Sergio Ramírez
Los muertos provocados por el ciclón Nargis en Myanmar, la antigua Birmania, han superado ya los cien mil, una de las mayores catástrofes de los últimos tiempos. La Junta Militar se ha negado hasta ahora a aceptar ayuda internacional que no sea administrada por la propia dictadura, lo que ha dejado en el desamparo a millones de damnificados. Y el referéndum político al que la propia Junta había llamado, se celebró de todas maneras una semana después de ocurrido el desastre, una verdadera pantomima electoral entre ruinas y cadáveres.

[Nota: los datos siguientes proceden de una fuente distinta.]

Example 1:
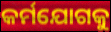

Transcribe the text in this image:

କର୍ମଯୋଗକୁ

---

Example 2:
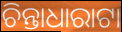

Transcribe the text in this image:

ଚିନ୍ତାଧାରାଟା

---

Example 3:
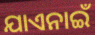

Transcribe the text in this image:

ଯାଏନାଇଁ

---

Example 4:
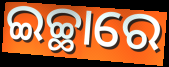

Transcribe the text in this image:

ଇଚ୍ଛାରେ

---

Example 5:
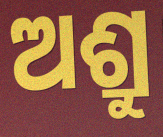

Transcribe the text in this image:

ଅଶ୍ରୁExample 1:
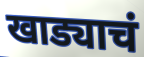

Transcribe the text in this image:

खाड्याचं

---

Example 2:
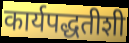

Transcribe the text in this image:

कार्यपद्धतीशी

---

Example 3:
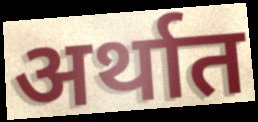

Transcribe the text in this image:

अर्थात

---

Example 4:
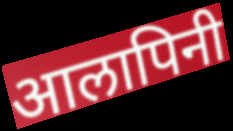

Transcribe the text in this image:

आलापिनी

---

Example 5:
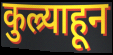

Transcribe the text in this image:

कुल्र्याहून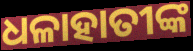
ଧଳାହାତୀଙ୍କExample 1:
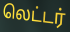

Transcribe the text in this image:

லெட்டர்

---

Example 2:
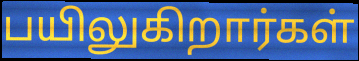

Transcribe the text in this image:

பயிலுகிறார்கள்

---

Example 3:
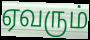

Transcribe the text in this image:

ஏவரும்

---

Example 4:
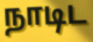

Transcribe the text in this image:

நாடிட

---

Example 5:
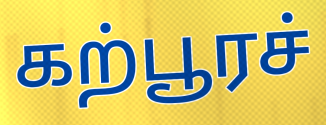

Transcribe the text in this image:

கற்பூரச்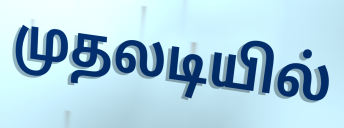
முதலடியில்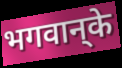
भगवान्‌के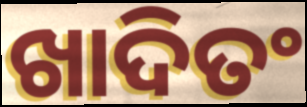
ଖାଦିତଂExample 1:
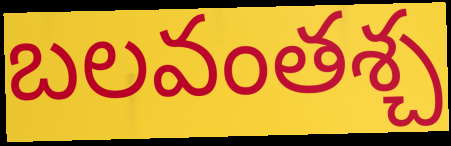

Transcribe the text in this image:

బలవంతశ్చ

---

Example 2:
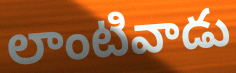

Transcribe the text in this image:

లాంటివాడు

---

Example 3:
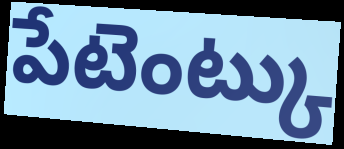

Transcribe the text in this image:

పేటెంట్కు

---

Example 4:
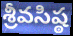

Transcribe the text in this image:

శ్రీవసిష్ఠ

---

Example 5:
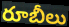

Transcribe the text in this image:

రూబీలుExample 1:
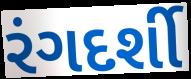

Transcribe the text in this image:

રંગદર્શી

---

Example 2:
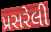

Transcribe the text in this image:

પ્રસરેલી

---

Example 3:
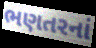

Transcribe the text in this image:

ભણતરનાં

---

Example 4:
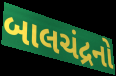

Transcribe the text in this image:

બાલચંદ્રનો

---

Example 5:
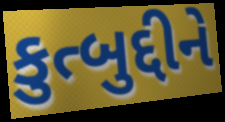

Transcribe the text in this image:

કુત્બુદ્દીનેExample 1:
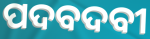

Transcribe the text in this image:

ପଦବଦବୀ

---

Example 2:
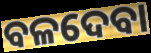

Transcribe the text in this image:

ବଳଦେବା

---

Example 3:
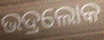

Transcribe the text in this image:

ଭଦ୍ରଲୋକ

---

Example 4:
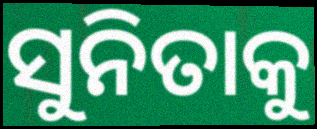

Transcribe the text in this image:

ସୁନିତାକୁ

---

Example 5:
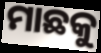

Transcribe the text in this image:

ମାଛକୁ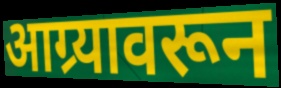
आग्र्यावरून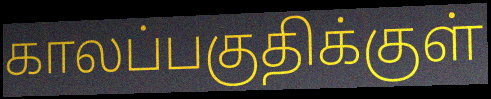
காலப்பகுதிக்குள்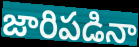
జారిపడినాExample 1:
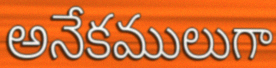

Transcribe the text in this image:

అనేకములుగా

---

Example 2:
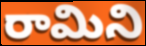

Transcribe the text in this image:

రామిని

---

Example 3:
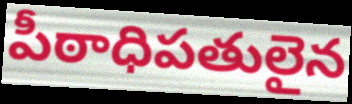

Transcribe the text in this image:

పీఠాధిపతులైన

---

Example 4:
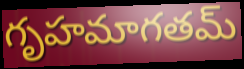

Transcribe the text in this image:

గృహమాగతమ్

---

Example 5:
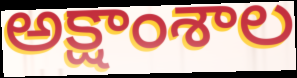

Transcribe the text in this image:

అక్షాంశాలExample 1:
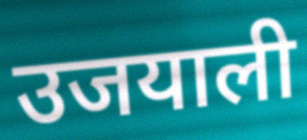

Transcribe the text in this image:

उजयाली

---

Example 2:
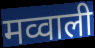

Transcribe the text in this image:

मव्वाली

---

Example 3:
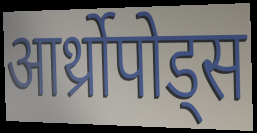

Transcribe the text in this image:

आर्थ्रोपोड्स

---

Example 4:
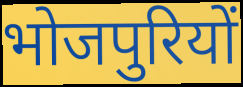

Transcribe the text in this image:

Los militares no querían sino demostrar que su poder no puede ser sacudido ni por un huracán capaz de dejar tantos miles muertos a su paso, y que el país se hallaba en la más completa normalidad.
Esto de que la apariencia de normalidad es más importante que los desastres letales provocados por la naturaleza, me recuerda al dictador de Guatemala de principios del siglo veinte, Manuel Estrada Cabrera, que emitió cierta vez una declaración negando que el país estuviera bajo ninguna erupción volcánica, vil mentira fraguada por sus enemigos para desacreditar a su gobierno ante el mundo civilizado.
La declaración era leída por un ujier de palacio en las esquinas bajo la necesaria luz de un farol, porque las cenizas del volcán Pacaya, en plena erupción, oscurecían la luz del sol.